## [TASK BRIEF]
Each line from the first down to the one containing "Achieve seamless connectivity throughout y" should be returned exactly as it appears below.

***** RECORDS PROVIDED *****

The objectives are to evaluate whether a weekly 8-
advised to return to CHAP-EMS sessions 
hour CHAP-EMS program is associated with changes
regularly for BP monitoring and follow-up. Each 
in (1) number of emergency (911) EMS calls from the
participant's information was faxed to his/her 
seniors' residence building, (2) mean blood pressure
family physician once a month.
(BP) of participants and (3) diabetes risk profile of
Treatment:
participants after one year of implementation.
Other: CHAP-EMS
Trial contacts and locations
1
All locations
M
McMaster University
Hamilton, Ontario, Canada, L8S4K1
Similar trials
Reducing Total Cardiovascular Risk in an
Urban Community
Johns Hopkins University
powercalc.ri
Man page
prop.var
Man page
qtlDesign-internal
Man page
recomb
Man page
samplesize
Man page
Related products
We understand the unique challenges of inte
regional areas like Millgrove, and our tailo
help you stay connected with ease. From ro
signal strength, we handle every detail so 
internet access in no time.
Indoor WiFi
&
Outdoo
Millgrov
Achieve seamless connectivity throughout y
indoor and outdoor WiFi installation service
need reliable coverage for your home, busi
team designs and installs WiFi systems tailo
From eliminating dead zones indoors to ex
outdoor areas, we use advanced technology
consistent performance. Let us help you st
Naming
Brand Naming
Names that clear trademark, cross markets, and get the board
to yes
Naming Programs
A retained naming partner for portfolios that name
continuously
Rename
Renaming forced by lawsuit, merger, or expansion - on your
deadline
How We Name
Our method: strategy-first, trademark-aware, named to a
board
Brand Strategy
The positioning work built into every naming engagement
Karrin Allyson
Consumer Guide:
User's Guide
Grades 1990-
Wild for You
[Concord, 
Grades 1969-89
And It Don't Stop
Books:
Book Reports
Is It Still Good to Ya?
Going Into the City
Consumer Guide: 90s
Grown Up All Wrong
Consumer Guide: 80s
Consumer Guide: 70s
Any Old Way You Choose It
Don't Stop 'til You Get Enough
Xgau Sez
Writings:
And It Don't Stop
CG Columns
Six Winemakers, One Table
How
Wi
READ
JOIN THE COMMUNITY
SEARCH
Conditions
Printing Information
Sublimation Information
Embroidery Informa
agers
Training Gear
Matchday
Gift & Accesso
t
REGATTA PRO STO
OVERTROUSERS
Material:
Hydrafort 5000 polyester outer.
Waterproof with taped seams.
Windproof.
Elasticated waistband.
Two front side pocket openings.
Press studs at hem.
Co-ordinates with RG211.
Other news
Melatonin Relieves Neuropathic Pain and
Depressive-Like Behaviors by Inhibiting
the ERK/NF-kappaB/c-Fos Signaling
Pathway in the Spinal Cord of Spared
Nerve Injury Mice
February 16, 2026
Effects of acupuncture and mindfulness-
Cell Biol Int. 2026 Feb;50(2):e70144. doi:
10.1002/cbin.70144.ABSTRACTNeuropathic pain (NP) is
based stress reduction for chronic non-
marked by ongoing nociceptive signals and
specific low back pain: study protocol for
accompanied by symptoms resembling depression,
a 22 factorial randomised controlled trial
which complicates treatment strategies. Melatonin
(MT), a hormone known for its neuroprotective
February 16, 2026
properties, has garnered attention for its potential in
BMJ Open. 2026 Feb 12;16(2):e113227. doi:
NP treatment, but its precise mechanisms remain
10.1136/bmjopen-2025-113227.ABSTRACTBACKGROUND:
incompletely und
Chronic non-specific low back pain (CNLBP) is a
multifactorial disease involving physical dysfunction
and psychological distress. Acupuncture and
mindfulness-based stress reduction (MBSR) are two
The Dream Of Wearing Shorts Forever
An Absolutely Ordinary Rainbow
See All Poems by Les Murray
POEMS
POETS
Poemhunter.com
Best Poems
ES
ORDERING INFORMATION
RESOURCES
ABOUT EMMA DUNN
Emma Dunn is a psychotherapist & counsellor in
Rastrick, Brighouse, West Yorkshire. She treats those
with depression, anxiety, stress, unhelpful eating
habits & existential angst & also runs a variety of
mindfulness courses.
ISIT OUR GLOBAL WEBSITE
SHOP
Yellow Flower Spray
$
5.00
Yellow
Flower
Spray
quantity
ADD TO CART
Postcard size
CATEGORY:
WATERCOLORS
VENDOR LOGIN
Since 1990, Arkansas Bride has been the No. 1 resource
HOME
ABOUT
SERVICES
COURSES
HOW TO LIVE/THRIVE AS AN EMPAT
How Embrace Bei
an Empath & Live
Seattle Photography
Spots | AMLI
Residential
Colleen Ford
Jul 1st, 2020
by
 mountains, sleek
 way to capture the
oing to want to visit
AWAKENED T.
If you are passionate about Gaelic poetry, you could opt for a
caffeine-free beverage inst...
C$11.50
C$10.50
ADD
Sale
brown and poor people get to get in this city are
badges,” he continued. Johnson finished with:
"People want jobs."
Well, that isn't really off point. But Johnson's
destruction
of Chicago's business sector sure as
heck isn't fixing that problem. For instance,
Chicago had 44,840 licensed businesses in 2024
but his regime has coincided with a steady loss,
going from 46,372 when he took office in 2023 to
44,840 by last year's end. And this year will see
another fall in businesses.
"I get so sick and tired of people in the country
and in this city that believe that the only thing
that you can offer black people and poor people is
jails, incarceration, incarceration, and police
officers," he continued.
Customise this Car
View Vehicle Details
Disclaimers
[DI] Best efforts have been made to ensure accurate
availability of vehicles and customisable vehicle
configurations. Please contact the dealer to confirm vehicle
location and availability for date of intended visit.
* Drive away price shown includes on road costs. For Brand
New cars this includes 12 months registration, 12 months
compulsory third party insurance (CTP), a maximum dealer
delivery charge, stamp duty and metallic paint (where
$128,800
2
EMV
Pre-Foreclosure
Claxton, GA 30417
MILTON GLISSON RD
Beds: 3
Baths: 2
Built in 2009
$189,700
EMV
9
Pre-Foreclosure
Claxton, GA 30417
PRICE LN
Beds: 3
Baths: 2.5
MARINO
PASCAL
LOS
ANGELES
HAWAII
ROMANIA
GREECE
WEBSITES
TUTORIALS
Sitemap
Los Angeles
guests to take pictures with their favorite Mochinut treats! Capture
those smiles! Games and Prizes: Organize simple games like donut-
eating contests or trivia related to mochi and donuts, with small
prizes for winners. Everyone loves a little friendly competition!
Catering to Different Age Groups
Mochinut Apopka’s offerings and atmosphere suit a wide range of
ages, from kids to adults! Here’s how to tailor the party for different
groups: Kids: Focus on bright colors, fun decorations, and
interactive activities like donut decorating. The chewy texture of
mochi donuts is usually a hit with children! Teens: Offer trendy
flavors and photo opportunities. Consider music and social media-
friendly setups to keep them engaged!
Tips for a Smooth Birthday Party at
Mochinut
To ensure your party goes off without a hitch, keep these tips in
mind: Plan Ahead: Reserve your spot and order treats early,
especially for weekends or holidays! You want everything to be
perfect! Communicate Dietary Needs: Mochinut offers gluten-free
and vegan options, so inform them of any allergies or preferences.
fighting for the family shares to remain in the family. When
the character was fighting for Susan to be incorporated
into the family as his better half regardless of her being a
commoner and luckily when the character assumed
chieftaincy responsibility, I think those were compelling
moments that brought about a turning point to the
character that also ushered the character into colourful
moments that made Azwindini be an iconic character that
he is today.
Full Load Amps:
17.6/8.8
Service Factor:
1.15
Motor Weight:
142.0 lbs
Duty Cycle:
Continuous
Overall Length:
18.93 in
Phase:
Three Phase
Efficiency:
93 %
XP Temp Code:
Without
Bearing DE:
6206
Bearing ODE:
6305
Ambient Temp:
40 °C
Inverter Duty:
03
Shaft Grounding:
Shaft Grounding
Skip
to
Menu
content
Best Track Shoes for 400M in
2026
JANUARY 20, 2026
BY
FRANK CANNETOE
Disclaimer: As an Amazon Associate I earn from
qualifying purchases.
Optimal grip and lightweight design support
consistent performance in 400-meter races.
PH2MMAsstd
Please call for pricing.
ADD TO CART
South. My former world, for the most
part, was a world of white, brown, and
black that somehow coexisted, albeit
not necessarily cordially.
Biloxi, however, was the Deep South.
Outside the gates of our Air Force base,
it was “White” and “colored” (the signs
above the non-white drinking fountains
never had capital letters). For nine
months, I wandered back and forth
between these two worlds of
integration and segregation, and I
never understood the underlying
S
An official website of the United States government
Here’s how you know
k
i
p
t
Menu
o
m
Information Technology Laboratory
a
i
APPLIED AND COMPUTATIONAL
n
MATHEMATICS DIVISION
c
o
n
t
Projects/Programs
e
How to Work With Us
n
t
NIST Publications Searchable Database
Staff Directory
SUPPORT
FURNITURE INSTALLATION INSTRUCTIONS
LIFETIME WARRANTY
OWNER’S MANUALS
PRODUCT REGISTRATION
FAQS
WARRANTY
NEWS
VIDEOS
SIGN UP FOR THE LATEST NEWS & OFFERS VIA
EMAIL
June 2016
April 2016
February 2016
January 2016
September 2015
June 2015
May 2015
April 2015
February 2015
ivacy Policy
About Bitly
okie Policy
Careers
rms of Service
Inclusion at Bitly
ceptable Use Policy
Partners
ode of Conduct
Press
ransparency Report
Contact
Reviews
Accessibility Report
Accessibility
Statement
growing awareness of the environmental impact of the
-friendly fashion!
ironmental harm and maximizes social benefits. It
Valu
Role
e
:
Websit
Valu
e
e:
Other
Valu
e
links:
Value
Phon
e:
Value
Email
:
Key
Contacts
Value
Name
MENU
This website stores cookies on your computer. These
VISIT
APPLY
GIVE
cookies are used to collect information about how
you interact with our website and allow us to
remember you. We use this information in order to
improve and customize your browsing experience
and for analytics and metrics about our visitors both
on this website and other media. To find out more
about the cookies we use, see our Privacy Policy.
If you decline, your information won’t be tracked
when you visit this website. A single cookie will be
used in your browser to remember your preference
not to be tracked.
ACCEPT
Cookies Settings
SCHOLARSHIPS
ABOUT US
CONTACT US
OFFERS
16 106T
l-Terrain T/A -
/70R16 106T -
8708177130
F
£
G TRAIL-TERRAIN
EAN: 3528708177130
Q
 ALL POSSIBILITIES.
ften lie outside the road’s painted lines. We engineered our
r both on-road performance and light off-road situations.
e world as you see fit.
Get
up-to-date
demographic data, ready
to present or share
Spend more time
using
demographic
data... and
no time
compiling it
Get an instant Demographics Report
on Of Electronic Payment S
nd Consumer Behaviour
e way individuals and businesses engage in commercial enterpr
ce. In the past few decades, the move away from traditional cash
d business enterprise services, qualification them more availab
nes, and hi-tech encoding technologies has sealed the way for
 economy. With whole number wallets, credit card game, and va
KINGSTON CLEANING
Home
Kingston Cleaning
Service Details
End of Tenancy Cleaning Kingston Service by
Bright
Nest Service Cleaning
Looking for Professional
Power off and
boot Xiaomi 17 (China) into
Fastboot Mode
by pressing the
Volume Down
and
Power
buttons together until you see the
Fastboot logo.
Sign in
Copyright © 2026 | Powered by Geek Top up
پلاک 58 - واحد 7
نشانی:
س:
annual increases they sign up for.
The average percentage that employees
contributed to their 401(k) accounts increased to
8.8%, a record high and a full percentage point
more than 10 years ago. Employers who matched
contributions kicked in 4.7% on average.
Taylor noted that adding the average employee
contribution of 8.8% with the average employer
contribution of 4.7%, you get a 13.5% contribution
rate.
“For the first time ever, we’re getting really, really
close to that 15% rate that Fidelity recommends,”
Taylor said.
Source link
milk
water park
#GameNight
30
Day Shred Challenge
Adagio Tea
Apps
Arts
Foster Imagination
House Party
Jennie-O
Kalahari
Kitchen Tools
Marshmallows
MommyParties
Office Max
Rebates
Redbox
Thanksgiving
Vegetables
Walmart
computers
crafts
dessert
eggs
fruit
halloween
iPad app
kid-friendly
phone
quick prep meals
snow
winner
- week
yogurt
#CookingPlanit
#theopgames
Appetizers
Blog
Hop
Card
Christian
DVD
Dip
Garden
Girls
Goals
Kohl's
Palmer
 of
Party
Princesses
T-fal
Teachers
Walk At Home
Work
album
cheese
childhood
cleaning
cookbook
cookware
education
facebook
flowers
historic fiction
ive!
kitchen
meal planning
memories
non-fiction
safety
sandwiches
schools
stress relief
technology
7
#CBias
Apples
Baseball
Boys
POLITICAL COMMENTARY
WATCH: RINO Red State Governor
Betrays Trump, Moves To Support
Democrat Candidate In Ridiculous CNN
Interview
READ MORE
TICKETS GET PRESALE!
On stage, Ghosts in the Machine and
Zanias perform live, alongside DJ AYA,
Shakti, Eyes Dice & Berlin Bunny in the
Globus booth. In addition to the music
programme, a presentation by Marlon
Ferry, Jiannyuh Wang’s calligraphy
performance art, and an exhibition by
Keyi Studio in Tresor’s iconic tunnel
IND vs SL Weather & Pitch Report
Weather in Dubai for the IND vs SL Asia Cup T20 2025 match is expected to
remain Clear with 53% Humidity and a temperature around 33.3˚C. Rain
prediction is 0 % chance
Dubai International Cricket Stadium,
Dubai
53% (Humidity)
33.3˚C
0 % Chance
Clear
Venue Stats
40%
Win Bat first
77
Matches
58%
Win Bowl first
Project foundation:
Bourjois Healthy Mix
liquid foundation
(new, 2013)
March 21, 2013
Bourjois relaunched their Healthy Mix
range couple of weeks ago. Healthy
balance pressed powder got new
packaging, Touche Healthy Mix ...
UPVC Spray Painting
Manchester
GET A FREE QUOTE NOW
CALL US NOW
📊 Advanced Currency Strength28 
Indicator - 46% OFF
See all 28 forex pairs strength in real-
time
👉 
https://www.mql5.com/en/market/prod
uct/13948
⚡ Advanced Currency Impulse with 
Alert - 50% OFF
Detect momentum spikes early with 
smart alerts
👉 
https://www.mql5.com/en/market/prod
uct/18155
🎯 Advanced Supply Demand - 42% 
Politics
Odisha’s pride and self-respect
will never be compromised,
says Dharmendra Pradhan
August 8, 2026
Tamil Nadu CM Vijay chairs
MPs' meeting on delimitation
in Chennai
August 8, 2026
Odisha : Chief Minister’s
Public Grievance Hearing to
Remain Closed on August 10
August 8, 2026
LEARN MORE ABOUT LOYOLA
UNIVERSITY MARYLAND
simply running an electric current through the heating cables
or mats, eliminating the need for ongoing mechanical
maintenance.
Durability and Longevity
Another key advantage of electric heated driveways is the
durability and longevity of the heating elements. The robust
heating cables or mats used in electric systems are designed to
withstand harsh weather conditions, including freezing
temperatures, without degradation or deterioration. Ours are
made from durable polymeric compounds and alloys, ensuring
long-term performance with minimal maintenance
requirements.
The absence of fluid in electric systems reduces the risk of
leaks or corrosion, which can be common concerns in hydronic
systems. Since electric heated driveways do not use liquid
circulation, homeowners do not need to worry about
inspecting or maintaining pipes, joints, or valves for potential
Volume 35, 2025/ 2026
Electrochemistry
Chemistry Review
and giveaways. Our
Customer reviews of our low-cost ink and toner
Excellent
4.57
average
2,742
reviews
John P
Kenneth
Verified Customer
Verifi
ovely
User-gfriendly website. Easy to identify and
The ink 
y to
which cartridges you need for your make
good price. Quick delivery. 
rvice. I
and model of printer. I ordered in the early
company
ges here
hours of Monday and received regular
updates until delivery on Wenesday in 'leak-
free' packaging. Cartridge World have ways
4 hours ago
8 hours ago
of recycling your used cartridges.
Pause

*****

## [SOLUTION]
The objectives are to evaluate whether a weekly 8-
advised to return to CHAP-EMS sessions 
hour CHAP-EMS program is associated with changes
regularly for BP monitoring and follow-up. Each 
in (1) number of emergency (911) EMS calls from the
participant's information was faxed to his/her 
seniors' residence building, (2) mean blood pressure
family physician once a month.
(BP) of participants and (3) diabetes risk profile of
Treatment:
participants after one year of implementation.
Other: CHAP-EMS
Trial contacts and locations
1
All locations
M
McMaster University
Hamilton, Ontario, Canada, L8S4K1
Similar trials
Reducing Total Cardiovascular Risk in an
Urban Community
Johns Hopkins University
powercalc.ri
Man page
prop.var
Man page
qtlDesign-internal
Man page
recomb
Man page
samplesize
Man page
Related products
We understand the unique challenges of inte
regional areas like Millgrove, and our tailo
help you stay connected with ease. From ro
signal strength, we handle every detail so 
internet access in no time.
Indoor WiFi
&
Outdoo
Millgrov
Achieve seamless connectivity throughout y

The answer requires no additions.